Oustanding Questions:

  • What does the cascade cover? Most steps in the current cascade (eg 'cytoplasmic sequestering of NF-kappaB ; GO:0007253') prevent the signal from being passed on.
  • Would it be better renamed as NF-KappaB signaling, with positive and negative regulation terms?
  • If we rename it to NF-KappaB signaling, where does this start? If it starts with a released NF-KappaB, there's not many steps to it.

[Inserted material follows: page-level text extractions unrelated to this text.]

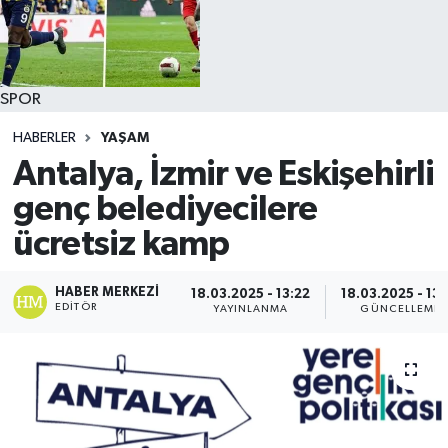
SPOR
HABERLER
YAŞAM
Antalya, İzmir ve Eskişehirli
genç belediyecilere
ücretsiz kamp
HABER MERKEZI
18.03.2025 - 13:22
18.03.2025 - 13:
EDITÖR
YAYINLANMA
GÜNCELLEME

See PMID 21772278 for an overview, useful figures etc.

Naming The Cascades

For the problems of connecting the intracellular signaling cascades with the cell surface receptors above them, see slide 32 of the overview from the LA GOC meeting, May 2011.

IN SUMMARY:

  • There was a concern that ‘cascade’ implied amplification of a signal.
  • The SWG and experts discussed various options including 'cascade, cassette, module'.
  • It was decided to stick with 'cascade' in GO, and making it clear in the definitions that amplification of a signal was not required.



Cascade Problems Still To Address

Q: Where does a cascade start and stop?


Intracellular signaling units can be split into those that are a group of proteins:

  • MAPKKK cascade
  • JNK cascade
  • Hippo cascade

and those that are really just one mediator/protein:

  • PI3K
  • PKB (aka AKT) (NB: PI3K and AKT NORMALLY (but not always) signal together so we need to look at how we can connect them.
  • TOR
  • Ca++ signaling
  • Activation/inhibition of adenylate cyclase in GPCR signaling

For those that are just one mediator, it's harder to define a start and stop point. Where, for example, does the PI3K cascade begin and end? For these, it may be easier to rename them to 'PI3K signaling'. If we keep it as an instance of intracellular signal transduction, it can be defined as any signaling event within the cell where PI3K passes the signal on.